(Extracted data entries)
####################

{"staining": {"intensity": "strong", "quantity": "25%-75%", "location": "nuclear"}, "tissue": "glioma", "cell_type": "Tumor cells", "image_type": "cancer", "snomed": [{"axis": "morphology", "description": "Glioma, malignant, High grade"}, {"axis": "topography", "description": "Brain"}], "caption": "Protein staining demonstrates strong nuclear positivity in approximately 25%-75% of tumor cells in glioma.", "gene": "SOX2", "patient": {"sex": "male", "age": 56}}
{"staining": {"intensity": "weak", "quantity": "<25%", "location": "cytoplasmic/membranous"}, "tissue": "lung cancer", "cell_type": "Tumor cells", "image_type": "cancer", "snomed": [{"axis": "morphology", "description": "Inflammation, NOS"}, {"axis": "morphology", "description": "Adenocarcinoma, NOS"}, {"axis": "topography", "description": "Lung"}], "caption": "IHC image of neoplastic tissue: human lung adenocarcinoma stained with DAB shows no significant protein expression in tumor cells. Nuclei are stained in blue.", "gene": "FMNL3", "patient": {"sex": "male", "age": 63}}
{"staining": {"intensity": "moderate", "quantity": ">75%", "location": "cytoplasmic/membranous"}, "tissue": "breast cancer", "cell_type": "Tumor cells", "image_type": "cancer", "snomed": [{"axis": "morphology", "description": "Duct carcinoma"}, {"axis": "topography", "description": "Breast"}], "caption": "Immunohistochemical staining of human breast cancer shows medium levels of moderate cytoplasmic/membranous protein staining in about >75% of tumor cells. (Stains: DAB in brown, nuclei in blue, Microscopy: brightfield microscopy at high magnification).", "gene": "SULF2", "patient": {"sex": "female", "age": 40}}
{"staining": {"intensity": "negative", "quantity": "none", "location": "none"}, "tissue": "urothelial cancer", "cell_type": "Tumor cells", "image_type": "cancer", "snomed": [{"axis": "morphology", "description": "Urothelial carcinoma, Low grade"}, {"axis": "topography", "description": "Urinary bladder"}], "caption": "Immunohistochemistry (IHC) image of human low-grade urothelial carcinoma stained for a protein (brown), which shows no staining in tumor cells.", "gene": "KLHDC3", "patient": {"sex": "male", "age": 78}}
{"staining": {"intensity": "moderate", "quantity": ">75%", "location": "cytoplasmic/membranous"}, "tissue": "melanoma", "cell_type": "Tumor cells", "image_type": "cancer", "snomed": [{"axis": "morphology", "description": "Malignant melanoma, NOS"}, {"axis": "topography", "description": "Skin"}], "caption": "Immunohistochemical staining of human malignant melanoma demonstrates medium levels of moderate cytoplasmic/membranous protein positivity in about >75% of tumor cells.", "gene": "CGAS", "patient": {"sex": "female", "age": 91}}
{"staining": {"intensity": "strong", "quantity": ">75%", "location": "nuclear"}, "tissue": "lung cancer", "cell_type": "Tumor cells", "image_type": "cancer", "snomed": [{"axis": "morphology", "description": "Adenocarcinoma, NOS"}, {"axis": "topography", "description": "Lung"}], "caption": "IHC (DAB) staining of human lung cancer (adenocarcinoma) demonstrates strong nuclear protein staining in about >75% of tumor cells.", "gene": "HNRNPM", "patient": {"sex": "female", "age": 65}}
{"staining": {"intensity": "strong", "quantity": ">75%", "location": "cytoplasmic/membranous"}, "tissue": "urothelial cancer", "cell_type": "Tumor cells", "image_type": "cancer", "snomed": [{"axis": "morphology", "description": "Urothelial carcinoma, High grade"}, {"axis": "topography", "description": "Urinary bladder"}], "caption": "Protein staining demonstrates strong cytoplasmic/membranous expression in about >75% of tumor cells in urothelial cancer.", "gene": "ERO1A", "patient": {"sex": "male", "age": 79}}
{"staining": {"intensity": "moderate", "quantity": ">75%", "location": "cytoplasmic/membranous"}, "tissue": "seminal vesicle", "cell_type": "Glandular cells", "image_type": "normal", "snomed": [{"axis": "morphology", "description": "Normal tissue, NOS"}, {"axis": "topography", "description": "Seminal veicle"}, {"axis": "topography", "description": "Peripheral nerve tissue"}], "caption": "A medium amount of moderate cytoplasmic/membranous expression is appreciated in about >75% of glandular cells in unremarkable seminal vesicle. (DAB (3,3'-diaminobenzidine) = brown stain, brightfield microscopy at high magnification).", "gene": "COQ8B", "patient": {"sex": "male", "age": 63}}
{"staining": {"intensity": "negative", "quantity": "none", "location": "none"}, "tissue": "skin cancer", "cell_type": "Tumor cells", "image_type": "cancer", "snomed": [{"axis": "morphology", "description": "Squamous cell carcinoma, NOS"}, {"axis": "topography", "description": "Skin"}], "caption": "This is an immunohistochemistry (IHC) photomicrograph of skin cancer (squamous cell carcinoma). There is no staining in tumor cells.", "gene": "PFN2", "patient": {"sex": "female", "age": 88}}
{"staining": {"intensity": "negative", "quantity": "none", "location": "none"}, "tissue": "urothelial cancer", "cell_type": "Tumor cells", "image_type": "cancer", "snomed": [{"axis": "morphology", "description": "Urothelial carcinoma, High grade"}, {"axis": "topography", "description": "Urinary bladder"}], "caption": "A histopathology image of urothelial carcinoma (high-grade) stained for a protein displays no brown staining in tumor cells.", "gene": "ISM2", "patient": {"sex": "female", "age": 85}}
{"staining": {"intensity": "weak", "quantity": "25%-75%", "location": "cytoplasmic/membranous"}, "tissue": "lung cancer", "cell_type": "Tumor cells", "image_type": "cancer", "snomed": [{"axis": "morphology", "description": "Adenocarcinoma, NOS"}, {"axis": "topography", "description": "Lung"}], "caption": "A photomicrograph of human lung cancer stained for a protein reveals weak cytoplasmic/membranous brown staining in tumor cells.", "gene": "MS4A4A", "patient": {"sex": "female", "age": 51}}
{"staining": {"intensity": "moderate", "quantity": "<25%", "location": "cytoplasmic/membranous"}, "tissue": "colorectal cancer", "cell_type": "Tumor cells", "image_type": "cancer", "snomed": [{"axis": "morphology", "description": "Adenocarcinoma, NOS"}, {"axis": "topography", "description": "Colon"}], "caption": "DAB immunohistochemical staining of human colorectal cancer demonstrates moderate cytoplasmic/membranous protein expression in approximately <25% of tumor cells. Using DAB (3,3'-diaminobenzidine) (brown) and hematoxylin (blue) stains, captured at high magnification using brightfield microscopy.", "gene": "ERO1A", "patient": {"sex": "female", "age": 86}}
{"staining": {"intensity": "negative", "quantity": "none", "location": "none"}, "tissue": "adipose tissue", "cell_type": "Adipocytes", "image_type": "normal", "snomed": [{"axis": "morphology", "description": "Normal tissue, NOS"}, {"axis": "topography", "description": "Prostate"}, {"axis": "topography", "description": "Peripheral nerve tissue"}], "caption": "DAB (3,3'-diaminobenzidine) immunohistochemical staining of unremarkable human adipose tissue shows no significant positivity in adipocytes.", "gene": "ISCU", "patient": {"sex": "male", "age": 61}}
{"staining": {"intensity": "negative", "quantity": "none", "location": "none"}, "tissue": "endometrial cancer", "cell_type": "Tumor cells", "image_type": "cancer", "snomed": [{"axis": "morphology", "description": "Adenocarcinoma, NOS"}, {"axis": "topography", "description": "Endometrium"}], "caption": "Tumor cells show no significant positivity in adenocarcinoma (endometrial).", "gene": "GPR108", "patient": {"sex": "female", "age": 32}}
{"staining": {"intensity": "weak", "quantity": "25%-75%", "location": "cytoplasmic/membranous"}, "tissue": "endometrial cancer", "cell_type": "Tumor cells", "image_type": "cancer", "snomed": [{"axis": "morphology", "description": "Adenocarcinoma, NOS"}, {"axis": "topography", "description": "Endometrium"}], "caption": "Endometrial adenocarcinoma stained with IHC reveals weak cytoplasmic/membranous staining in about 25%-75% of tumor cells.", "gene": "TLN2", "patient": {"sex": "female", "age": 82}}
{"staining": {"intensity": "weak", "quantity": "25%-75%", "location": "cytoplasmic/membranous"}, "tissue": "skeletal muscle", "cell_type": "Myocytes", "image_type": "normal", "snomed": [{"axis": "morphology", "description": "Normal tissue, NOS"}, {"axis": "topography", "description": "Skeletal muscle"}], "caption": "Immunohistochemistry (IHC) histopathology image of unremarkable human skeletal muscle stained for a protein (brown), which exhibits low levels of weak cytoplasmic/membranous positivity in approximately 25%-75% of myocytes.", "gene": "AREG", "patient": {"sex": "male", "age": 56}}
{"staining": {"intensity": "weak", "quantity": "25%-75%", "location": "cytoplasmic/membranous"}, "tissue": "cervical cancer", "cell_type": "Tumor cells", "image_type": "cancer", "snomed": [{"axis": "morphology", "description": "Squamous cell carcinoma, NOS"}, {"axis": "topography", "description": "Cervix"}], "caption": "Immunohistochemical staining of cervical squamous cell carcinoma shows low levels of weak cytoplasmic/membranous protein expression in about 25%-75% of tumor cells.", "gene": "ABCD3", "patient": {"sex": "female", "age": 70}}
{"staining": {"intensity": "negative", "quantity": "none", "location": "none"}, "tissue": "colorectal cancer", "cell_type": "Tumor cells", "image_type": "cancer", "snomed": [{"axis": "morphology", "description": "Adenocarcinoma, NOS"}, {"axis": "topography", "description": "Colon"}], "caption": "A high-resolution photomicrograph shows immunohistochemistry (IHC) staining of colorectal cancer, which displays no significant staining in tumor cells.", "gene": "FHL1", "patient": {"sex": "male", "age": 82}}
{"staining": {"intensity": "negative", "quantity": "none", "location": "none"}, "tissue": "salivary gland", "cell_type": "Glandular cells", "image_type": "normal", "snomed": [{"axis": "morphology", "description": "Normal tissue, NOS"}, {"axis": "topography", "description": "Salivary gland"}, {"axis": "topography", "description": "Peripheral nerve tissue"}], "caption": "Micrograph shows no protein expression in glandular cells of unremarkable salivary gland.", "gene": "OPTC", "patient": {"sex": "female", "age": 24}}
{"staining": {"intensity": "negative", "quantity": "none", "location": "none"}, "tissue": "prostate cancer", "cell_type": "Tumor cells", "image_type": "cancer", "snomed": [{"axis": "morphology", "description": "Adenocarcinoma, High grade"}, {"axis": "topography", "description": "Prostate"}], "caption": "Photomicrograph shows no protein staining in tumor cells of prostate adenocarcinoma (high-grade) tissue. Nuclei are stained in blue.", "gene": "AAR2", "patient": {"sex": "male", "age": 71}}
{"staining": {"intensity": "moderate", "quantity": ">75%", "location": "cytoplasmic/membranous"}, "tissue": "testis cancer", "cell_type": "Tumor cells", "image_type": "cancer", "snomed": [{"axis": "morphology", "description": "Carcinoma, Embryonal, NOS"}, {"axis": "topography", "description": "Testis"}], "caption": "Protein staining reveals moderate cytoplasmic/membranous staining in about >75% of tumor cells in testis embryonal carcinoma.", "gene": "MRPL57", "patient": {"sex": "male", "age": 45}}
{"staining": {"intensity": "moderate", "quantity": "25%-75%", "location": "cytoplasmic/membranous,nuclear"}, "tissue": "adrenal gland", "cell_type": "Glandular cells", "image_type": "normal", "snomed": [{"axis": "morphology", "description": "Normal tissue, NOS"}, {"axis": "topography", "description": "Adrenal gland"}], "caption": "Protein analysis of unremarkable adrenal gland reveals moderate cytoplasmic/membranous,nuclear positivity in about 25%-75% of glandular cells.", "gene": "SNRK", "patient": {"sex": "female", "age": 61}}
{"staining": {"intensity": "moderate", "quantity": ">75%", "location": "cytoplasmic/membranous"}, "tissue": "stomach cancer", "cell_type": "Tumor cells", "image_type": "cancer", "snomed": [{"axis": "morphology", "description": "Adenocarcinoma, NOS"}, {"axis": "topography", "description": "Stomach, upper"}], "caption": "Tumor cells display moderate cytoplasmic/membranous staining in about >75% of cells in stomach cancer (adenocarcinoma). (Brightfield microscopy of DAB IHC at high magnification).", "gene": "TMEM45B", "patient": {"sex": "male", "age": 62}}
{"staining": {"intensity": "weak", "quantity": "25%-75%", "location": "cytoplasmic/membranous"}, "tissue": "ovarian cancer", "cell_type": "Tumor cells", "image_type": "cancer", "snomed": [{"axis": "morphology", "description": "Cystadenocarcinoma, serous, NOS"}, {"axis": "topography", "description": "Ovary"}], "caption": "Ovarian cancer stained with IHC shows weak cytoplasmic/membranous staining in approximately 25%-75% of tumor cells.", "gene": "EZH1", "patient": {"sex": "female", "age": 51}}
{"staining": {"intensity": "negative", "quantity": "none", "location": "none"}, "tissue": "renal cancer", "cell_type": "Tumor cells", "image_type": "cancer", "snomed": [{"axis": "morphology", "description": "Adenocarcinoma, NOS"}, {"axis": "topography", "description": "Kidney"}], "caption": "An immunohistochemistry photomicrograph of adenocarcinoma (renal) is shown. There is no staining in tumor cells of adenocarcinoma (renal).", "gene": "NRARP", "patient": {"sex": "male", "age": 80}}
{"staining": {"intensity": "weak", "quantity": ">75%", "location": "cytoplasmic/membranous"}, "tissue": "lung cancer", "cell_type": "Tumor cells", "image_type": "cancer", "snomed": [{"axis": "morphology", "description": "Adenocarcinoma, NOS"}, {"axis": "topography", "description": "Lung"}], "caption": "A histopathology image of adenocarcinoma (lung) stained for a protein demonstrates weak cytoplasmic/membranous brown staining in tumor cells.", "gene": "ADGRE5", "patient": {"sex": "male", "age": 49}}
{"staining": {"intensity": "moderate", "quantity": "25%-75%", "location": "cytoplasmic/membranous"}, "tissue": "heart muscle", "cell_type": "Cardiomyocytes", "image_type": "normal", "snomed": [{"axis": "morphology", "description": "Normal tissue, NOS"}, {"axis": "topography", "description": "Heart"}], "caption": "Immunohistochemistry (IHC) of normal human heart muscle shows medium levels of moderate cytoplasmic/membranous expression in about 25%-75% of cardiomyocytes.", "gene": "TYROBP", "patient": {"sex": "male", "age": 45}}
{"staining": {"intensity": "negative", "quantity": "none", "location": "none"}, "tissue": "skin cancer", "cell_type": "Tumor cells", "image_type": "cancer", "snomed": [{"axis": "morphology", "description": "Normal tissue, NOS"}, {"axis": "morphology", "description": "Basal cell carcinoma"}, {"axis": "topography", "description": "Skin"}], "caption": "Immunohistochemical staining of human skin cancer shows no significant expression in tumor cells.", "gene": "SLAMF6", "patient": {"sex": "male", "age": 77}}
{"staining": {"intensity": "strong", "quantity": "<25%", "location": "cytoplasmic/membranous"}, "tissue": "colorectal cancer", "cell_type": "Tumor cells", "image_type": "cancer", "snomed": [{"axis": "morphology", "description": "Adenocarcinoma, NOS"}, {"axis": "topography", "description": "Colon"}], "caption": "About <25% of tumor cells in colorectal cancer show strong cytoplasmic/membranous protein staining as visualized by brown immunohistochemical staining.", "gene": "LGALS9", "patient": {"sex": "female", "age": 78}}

####################

§ WHAT YOU WILL DO:
Starting with the line above that holds "staining reveals moderate" and stopping with the line that holds "analysis of unremarkable", reproduce each line exactly, omitting all other lines.

§ REPLY TO THE EXERCISE:
{"staining": {"intensity": "moderate", "quantity": ">75%", "location": "cytoplasmic/membranous"}, "tissue": "testis cancer", "cell_type": "Tumor cells", "image_type": "cancer", "snomed": [{"axis": "morphology", "description": "Carcinoma, Embryonal, NOS"}, {"axis": "topography", "description": "Testis"}], "caption": "Protein staining reveals moderate cytoplasmic/membranous staining in about >75% of tumor cells in testis embryonal carcinoma.", "gene": "MRPL57", "patient": {"sex": "male", "age": 45}}
{"staining": {"intensity": "moderate", "quantity": "25%-75%", "location": "cytoplasmic/membranous,nuclear"}, "tissue": "adrenal gland", "cell_type": "Glandular cells", "image_type": "normal", "snomed": [{"axis": "morphology", "description": "Normal tissue, NOS"}, {"axis": "topography", "description": "Adrenal gland"}], "caption": "Protein analysis of unremarkable adrenal gland reveals moderate cytoplasmic/membranous,nuclear positivity in about 25%-75% of glandular cells.", "gene": "SNRK", "patient": {"sex": "female", "age": 61}}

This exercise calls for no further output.